U.S. District Judge Victor Marrero of New York ruled in September that the law violates the Fourth Amendment ban on unreasonable searches and the secrecy clause violates the First Amendment because it is a prior restraint on speech. The administration is appealing the decision.

The lawsuit itself was made public only after the ACLU reached agreement with the Justice Department on a heavily edited version.

The Justice Department insisted that the legal gag order encompass any suggestion that a firm had been served with a "national security letter," the term for the documents the FBI would issue to obtain the customer information. The ACLU protested that such information was obvious because there would otherwise be no lawsuit.

"At every turn, the government has sought to censor even the most innocuous, non-sensitive information about this case," said ACLU associate legal director Ann Beeson. "The use of 'national security' to suppress non-sensitive information deprives the public of basic information about government activity."

Justice Department spokesman Kevin Madden declined to discuss specific material that had been censored. "Redactions in classified documents are made with careful consideration of national security concerns and after input from law enforcement agencies," Madden said.

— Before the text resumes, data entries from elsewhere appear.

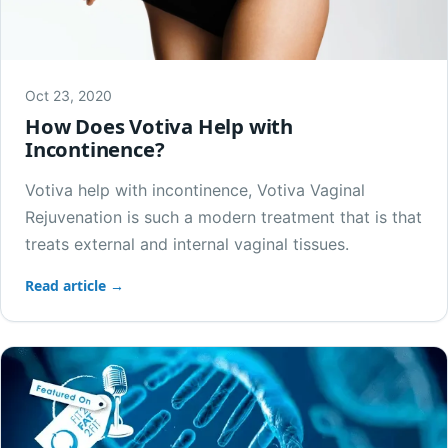
Oct 23, 2020
How Does Votiva Help with
Incontinence?
Votiva help with incontinence, Votiva Vaginal
Rejuvenation is such a modern treatment that is that
treats external and internal vaginal tissues.
Read article →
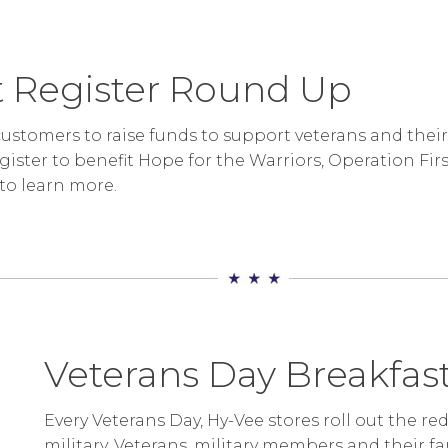
 Register Round Up
ustomers to raise funds to support veterans and thei
egister to benefit Hope for the Warriors, Operation F
to learn more.
Veterans Day Breakfa
Every Veterans Day, Hy-Vee stores roll out the re
military. Veterans, military members and their fa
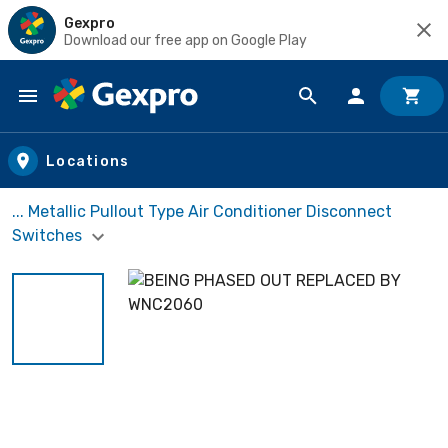
Gexpro
Download our free app on Google Play
Skip to main content
Locations
... Metallic Pullout Type Air Conditioner Disconnect
Switches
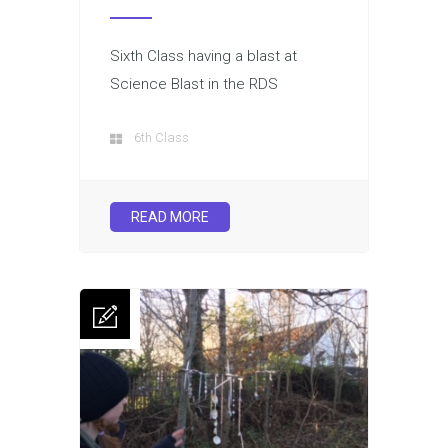
Sixth Class having a blast at
Science Blast in the RDS
6th Class
READ MORE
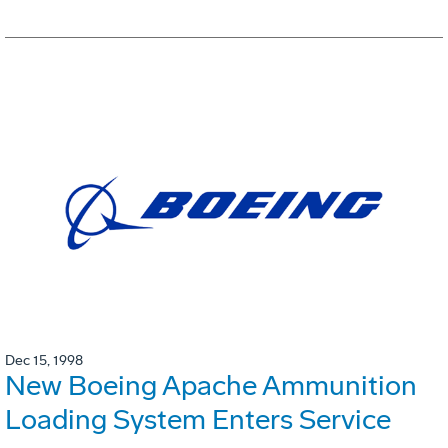
Dec 15, 1998
New Boeing Apache Ammunition
Loading System Enters Service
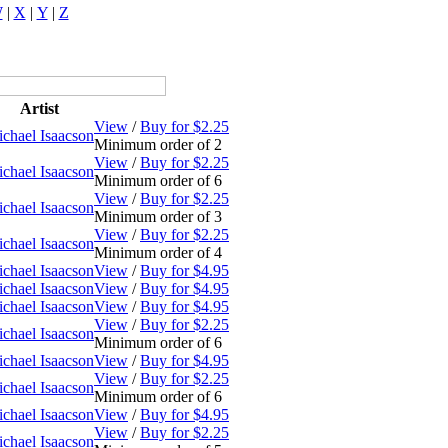
W
|
X
|
Y
|
Z
Artist
View
/
Buy for $2.25
chael Isaacson
Minimum order of 2
View
/
Buy for $2.25
chael Isaacson
Minimum order of 6
View
/
Buy for $2.25
chael Isaacson
Minimum order of 3
View
/
Buy for $2.25
chael Isaacson
Minimum order of 4
chael Isaacson
View
/
Buy for $4.95
chael Isaacson
View
/
Buy for $4.95
chael Isaacson
View
/
Buy for $4.95
View
/
Buy for $2.25
chael Isaacson
Minimum order of 6
chael Isaacson
View
/
Buy for $4.95
View
/
Buy for $2.25
chael Isaacson
Minimum order of 6
chael Isaacson
View
/
Buy for $4.95
View
/
Buy for $2.25
chael Isaacson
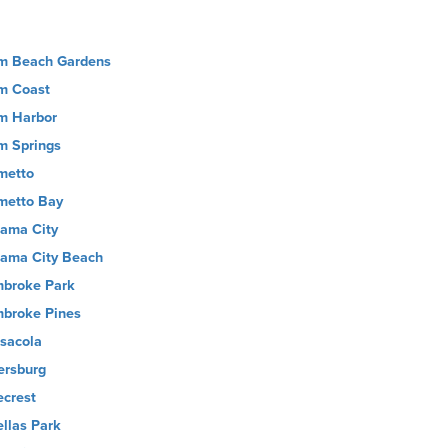
m Beach Gardens
m Coast
m Harbor
m Springs
metto
metto Bay
ama City
ama City Beach
broke Park
broke Pines
sacola
ersburg
ecrest
ellas Park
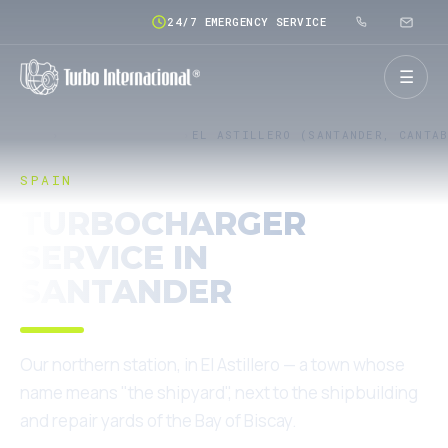
24/7 EMERGENCY SERVICE
☰
HOME
SERVICE NETWORK
EL ASTILLERO (SANTANDER, CANTA
SPAIN
TURBOCHARGER
SERVICE IN
SANTANDER
Our northern station, in El Astillero — a town whose
name means "the shipyard", next to the shipbuilding
and repair yards of the Bay of Biscay.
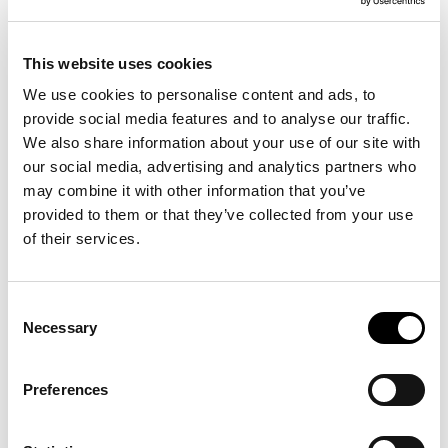
The Art Science dialogues are English spoken, admission is
free and registration is not necessary.
This website uses cookies
The Art Science Dialogues take place from 4:30 pm to 6 pm
in Theaterzaal 5, walk-in from 4:00 pm at the VU Art Science
We use cookies to personalise content and ads, to
Gallery. At 6 pm, drinks, meet & greet at Bar Boele. All
provide social media features and to analyse our traffic.
venues are located at the NU Building Vrije Universiteit
We also share information about your use of our site with
Amsterdam, De Boelelaan 1111, 1081 HV Amsterdam
our social media, advertising and analytics partners who
may combine it with other information that you’ve
This event is part of a public programme of the exhibition
provided to them or that they’ve collected from your use
Some Body
.
of their services.
January 12 –
Body & Movement
Consent
Necessary
Selection
Coralie Vogelaar (artist) & Mario Maas (Professor of
Musculoskeletal Radiology)
Preferences
Moderator: Elte Rauch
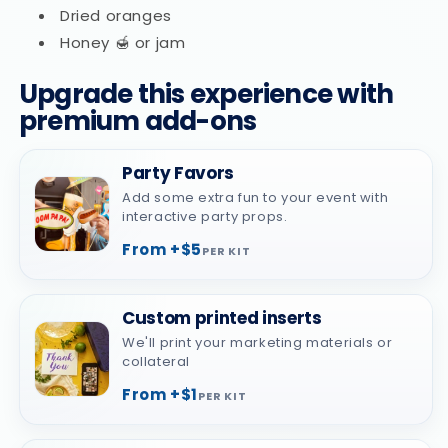
Dried oranges
Honey 🍯 or jam
Upgrade this experience with
premium add-ons
Party Favors
Add some extra fun to your event with
interactive party props.
From +$5
PER KIT
Custom printed inserts
We'll print your marketing materials or
collateral
From +$1
PER KIT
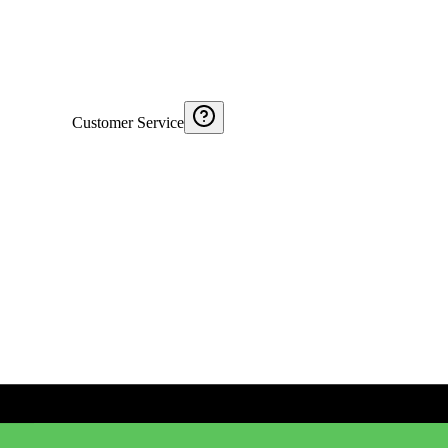
Customer Service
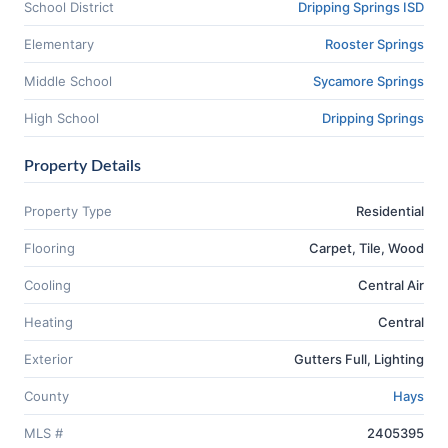
School District
Dripping Springs ISD
Elementary
Rooster Springs
Middle School
Sycamore Springs
High School
Dripping Springs
Property Details
Property Type
Residential
Flooring
Carpet, Tile, Wood
Cooling
Central Air
Heating
Central
Exterior
Gutters Full, Lighting
County
Hays
MLS #
2405395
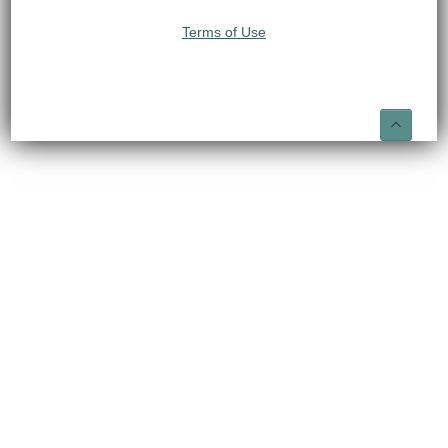
Terms of Use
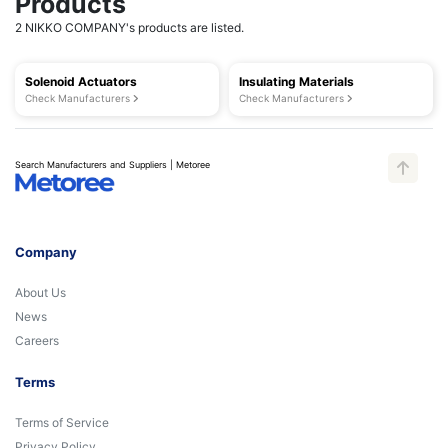
Products
2 NIKKO COMPANY's products are listed.
Solenoid Actuators
Insulating Materials
Check Manufacturers
Check Manufacturers
Search Manufacturers and Suppliers | Metoree
Company
About Us
News
Careers
Terms
Terms of Service
Privacy Policy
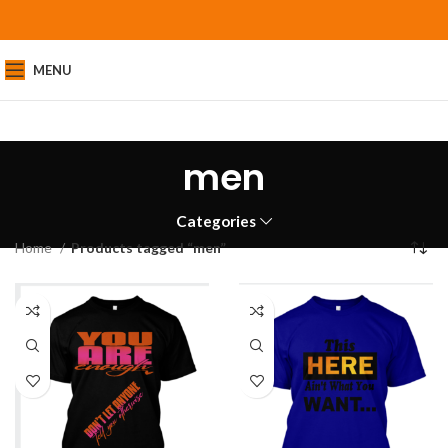
MENU
men
Categories
Home
Products tagged “men”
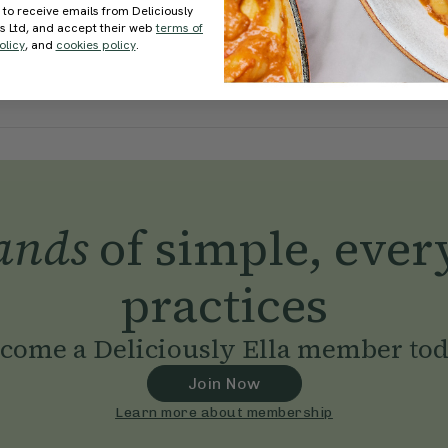
 to receive emails from Deliciously
ds Ltd, and accept their web
terms of
olicy
, and
cookies policy
.
ands
of simple, ever
practices
come a Deliciously Ella member to
Join Now
Learn more about membership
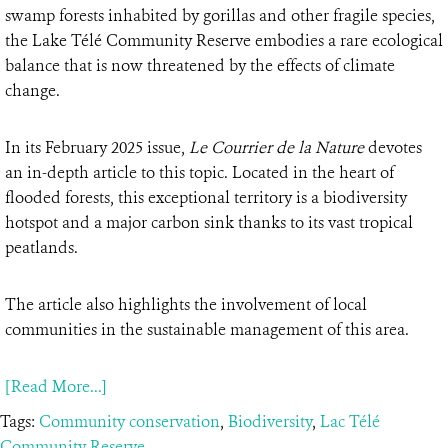
swamp forests inhabited by gorillas and other fragile species,
the Lake Télé Community Reserve embodies a rare ecological
balance that is now threatened by the effects of climate
change.
In its February 2025 issue,
Le Courrier de la Nature
devotes
an in-depth article to this topic. Located in the heart of
flooded forests, this exceptional territory is a biodiversity
hotspot and a major carbon sink thanks to its vast tropical
peatlands.
The article also highlights the involvement of local
communities in the sustainable management of this area.
[Read More...]
Tags:
Community conservation
,
Biodiversity
,
Lac Télé
Community Reserve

The edited documents were letters from the Justice Department and the ACLU, legal filings, a statement from ACLU executive director Anthony Romero and the FBI agent's declaration.

The agent described his delivery of the letter and conversations with its recipient and an ACLU lawyer. The statement had been blacked out in its entirety, except for the agent's declaration that he was telling the truth.

The name of the Internet firm remains secret.